Discussion and Conclusion
In this paper, we presented an HMM approach to extract latent state features that are later used as regression features to predict the length of stay of patients in ICU. The HMM is learned using irregularly-sampled, multivariate physiological measurements. We introduced several design choices to improve the parameter learning of the HMM models. Our results indicate that the proposed method consistently outperforms most of the existing baseline models. The code for this paper can be found hereg.
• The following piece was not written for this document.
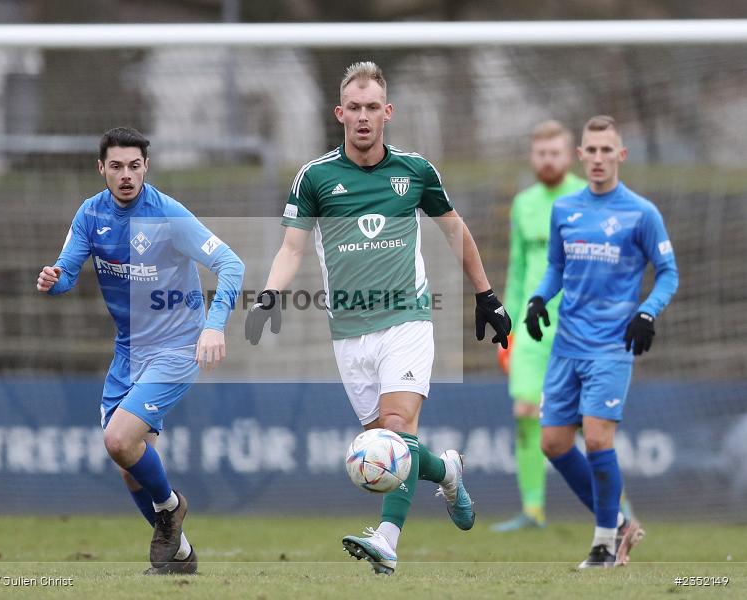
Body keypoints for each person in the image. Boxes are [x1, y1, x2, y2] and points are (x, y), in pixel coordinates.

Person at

While deep learning models can achieve better predictive performance4, they require considerably more training samples and can be difficult to interpret. We illustrated the interpretability of the learned latent states as well as the probability transition matrix. Together, they can offer a better understanding of the underlying patient patterns and trends. Moreover, the HMM-based model can succinctly represent the patient’s temporal trend and provide better patient representation.
One potential limitation of our study is the limited number of samples. Although this was mitigated by combining two similar ICUs together, the Physionet 2012 dataset is derived from a larger cohort of patients available in the MIMIC III dataset13. Thus a natural step is to confirm our current findings on the entire MIMIC III cohort. We expect that new insights and patterns will be learned through this process, potentially leading to developing a scalable, multi-task HMM-based model for better estimation of the different ICU parameters.
We also note that the learned HMM may still not be dynamic enough, as around 33% of patients start and finish in the same state. This problem also manifests itself in the presence of empty buckets for some start-end state pairs. From the medical perspective, it is unlikely that many of these patients fall into the same group at the beginning given their different health histories and trajectories. We can extend this work to consider a semi-supervision framework to encourage more variability in start-end state pairs, or even auxiliary information (e.g., demographics, socioeconomic status).
Even though the length of stay prediction is an extremely difficult task1, we showed that an HMM can be used to track multiple physiologic measurements and their interactions over time and elegantly summarize these trends. To accurately learn the new patient representation, we introduced the overlapping time window and ICU type aggregation technique to achieve robust and stable parameter learning of the HMM model. We demonstrated our model’s improved predictive performance on a publicly available dataset of 4000 ICU patients. Future opportunities for improving the estimation progress includes incorporating more samples, developing a multi-task HMM model, and leveraging other patient information.
Footnotes
We explored the use of all the states, but preliminary experimental results did not yield significantly better results.
Given a linear regression model, this simply acts as a multiplicative factor on the coefficients.
We also tried normalizing non-missing values and then imputing the features with the mean, but the performance changes were insignificant.
Whenever the actual p-value was 2.2E-16, we denote it as 0.